Adesso Provost si concentra su Violette Leduc, scrittrice di razza dalla fama al di sotto dei suoi effettivi meriti; seguendola in quel difficile itinerario che è sempre lo sboccio di un artista ma anche, e soprattutto, nella sua travagliata vicenda umana e psicologica. Niente allori accademici, dunque, ma la storia di una donna appassionata e piena di ossessioni, portatrice di un’imbarazzante tendenza a rendersi insopportabile per troppo bisogno d’amore. Il film copre un arco temporale che va dalla guerra (quando Violette viveva assieme al presunto marito, lo scrittore omosessuale Maurice Sachs, poi campava col mercato nero) agli anni Sessanta, al tempo dell’amicizia tra lei e Simone de Beauvoir, dell’emergente questione femminista e delle lotte combattute dal “secondo sesso”. Violette riesce a ottenere che il suo idolo, la già affermata Simone, legga il manoscritto del suo romanzo “L’asfissia”. Beauvoir lo fa pubblicare da Gallimard, ma il libro esce malamente e non serve a trarre dall’oscurità la neo-scrittrice, che cade in una depressione esaltata dal fatto che, mentre lei è innamorata dell’altra, Simone non intende superare i confini dell’amicizia. Malgrado le delusioni iniziali, la scrittrice famosa riuscirà a convincere la neofita a misurarsi ancora con la pagina scritta, confidandovi anche le proprie esperienze più personali e dolorose. Oltre a quella, centrale, che la lega alla carismatica Beauvoir, il film percorre le altre relazioni di Violette – con la madre adorata e detestata, con amici perlopiù omosessuali, con amanti di entrambi i sessi – senza che la pena alla solitudine e alla (auto)esclusione le sia condonata.

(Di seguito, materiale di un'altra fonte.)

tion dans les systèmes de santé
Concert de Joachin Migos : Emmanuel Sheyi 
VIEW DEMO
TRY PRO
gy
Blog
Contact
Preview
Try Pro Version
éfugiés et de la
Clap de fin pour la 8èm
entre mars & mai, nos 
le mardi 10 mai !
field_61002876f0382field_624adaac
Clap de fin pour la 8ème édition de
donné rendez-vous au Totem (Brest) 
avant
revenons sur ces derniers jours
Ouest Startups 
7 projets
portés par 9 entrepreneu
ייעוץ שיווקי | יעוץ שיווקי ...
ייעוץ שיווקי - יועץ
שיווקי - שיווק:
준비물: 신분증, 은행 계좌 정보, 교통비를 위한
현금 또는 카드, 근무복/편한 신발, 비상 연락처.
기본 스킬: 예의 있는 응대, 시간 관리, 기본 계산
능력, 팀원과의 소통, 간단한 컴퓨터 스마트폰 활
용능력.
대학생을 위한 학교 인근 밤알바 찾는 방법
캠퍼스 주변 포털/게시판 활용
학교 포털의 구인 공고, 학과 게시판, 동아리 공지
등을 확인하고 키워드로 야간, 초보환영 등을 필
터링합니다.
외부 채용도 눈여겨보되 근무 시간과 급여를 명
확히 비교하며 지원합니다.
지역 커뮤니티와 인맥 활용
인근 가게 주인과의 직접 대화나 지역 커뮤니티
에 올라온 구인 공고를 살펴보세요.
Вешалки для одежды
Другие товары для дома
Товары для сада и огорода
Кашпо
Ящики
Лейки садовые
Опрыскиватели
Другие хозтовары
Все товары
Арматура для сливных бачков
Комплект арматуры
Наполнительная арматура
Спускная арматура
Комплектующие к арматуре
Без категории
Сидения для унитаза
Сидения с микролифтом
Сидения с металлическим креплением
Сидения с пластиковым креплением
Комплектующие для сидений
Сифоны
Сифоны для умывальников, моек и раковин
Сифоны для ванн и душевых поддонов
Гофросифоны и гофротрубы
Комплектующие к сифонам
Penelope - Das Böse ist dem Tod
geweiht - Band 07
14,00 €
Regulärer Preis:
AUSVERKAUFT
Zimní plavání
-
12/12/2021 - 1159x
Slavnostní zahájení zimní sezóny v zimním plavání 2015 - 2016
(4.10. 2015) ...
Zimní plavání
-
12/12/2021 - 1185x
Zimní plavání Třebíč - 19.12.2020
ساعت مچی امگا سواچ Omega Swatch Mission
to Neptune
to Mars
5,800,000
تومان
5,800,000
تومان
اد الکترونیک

(...) Più tardi, sempre col sostegno di Beauvoir, Leduc può pubblicare il suo “La bastarda” (l’altra ferita di Violette era la condizione di illegittima), dove racconta vicende molto intime della propria vita come l’amore saffico in collegio o l’aborto. Costruito per capitoli, con larghe ellissi temporali e molti momenti “sospesi”, il film si muove sul delicato confine tra arte e vita (particolarmente sottile in Leduc) senza scivolare mai nell’agiografia o nella celebrazione; nemmeno nel finale, particolarmente pudico e sommesso per un “biopic”. Va da sé che, di un film del genere, i pilastri sono le performance degli attori.
E qui Provost gioca le sue carte migliori affidando le due scrittrici di personalità opposta, ma accomunate dalla convinzione e sincerità della stima reciproca, a Emmanuelle Devos e Sandrine Kiberlain. L’una accetta di rendersi sgradevole (“Non mi amate perché sono brutta!” dice a Beauvoir), petulante, auto commiserante; l’altra è una maschera giapponese per impenetrabilità e per stile, un mostro sacro della letteratura dell’epoca osannato e rispettato. Oltre le apparenze, però, si tratta di due donne sole. E che cercano, in modi diversi, di combattere le costrizioni del ruolo femminile che le ha chiuse nelle rispettive solitudini.